━━━━━ Material for this exercise ━━━━━

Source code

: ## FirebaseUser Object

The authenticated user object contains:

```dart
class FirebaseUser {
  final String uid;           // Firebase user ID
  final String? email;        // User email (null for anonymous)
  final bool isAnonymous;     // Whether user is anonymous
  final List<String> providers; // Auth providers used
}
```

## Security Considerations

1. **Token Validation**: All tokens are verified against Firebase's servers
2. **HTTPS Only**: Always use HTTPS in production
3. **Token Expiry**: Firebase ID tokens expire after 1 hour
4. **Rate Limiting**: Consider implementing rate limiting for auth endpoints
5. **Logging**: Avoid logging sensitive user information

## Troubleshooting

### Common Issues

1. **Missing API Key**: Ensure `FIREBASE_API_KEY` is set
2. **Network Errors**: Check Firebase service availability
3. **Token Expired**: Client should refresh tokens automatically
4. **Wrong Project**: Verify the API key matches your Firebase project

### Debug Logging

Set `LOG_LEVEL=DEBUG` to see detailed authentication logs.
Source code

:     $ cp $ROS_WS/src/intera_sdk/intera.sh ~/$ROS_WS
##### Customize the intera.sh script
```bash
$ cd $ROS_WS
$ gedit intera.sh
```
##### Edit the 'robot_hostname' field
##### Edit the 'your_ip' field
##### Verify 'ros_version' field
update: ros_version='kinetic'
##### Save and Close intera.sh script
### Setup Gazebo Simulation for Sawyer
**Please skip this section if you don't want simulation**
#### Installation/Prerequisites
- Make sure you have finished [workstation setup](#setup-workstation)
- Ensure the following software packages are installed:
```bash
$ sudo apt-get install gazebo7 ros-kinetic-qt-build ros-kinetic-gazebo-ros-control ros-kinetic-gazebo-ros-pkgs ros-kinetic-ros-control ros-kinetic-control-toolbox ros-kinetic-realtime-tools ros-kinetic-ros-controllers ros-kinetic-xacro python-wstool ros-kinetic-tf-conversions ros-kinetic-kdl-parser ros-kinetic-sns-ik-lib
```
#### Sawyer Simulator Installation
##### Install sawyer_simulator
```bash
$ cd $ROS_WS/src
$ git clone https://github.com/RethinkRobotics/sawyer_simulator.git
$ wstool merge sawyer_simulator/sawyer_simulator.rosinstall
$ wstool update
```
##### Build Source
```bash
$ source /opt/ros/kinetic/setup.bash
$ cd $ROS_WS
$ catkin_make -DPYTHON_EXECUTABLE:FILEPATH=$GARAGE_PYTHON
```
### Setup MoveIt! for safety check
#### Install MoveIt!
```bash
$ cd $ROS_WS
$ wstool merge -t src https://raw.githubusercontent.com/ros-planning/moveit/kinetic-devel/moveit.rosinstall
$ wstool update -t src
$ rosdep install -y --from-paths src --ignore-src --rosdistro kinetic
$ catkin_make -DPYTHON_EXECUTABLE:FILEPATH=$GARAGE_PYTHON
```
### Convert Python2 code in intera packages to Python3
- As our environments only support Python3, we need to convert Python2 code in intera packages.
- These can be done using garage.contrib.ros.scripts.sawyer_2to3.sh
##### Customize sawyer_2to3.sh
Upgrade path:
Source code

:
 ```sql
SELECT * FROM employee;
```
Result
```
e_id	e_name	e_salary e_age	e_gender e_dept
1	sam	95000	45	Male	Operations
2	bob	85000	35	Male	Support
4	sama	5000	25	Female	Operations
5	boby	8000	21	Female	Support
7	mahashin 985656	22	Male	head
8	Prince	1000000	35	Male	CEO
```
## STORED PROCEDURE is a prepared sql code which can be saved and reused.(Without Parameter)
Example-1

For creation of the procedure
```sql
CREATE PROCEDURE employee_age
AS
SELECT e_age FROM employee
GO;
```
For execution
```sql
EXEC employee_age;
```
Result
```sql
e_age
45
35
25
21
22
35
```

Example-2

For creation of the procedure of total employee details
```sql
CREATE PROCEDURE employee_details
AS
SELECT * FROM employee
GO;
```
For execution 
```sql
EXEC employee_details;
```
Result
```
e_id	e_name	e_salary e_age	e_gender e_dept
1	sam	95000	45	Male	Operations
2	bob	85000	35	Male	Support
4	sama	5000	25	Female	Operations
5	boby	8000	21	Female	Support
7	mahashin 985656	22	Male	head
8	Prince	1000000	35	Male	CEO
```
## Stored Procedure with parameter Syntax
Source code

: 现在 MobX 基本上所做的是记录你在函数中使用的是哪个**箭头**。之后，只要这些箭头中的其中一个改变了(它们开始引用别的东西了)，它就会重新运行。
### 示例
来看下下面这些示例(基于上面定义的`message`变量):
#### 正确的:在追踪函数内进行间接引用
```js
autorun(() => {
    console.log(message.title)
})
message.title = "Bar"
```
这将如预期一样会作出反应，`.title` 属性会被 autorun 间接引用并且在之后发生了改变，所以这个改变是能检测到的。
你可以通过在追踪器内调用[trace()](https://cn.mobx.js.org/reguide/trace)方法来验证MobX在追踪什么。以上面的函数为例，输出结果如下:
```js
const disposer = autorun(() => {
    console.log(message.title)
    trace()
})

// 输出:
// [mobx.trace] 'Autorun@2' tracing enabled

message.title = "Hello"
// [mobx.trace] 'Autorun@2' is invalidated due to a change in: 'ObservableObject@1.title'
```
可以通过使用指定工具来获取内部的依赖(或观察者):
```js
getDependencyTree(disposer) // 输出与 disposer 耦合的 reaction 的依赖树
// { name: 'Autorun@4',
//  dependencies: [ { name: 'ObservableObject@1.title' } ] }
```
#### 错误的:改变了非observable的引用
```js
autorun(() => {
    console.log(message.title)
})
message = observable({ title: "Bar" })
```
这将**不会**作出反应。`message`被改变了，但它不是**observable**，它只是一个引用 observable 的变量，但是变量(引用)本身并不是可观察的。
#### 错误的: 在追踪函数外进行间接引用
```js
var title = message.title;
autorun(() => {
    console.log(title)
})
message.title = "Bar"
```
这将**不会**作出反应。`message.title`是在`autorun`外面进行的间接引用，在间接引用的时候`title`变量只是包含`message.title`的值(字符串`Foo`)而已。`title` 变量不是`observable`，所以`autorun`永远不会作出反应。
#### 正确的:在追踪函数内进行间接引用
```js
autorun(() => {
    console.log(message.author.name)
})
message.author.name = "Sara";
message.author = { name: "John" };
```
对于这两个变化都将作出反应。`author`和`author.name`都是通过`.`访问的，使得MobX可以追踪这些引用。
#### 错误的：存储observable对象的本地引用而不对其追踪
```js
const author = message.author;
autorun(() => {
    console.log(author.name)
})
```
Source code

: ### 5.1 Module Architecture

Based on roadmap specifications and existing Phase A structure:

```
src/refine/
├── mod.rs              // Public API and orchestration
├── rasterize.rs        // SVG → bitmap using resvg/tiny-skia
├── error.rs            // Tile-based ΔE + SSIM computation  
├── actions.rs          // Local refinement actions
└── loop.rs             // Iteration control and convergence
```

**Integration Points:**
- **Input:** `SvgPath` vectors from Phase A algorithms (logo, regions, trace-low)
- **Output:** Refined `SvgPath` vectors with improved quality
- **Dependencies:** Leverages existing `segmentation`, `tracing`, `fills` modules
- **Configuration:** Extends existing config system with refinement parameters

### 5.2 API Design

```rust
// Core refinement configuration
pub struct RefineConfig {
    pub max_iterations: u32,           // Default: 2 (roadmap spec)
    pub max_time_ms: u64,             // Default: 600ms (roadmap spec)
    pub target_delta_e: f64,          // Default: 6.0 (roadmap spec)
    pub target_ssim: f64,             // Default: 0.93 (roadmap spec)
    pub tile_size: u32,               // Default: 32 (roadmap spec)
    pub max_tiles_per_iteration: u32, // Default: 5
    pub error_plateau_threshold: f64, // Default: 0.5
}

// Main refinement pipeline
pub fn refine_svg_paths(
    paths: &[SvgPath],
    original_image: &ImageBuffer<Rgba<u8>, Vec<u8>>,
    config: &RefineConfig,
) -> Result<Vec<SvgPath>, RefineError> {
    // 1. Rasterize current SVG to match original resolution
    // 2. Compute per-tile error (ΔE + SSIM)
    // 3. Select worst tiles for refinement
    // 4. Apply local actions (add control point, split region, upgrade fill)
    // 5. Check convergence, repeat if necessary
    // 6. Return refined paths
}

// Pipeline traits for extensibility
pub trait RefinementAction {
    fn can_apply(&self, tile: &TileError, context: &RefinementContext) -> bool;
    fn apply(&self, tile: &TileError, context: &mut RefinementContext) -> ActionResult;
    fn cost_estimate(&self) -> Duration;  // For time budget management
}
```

━━━━━

* **Your instructions**:
In the lines above, locate the string "Customize". Copy every line where it occurs.

* **Answer box**:
##### Customize the intera.sh script
##### Customize sawyer_2to3.sh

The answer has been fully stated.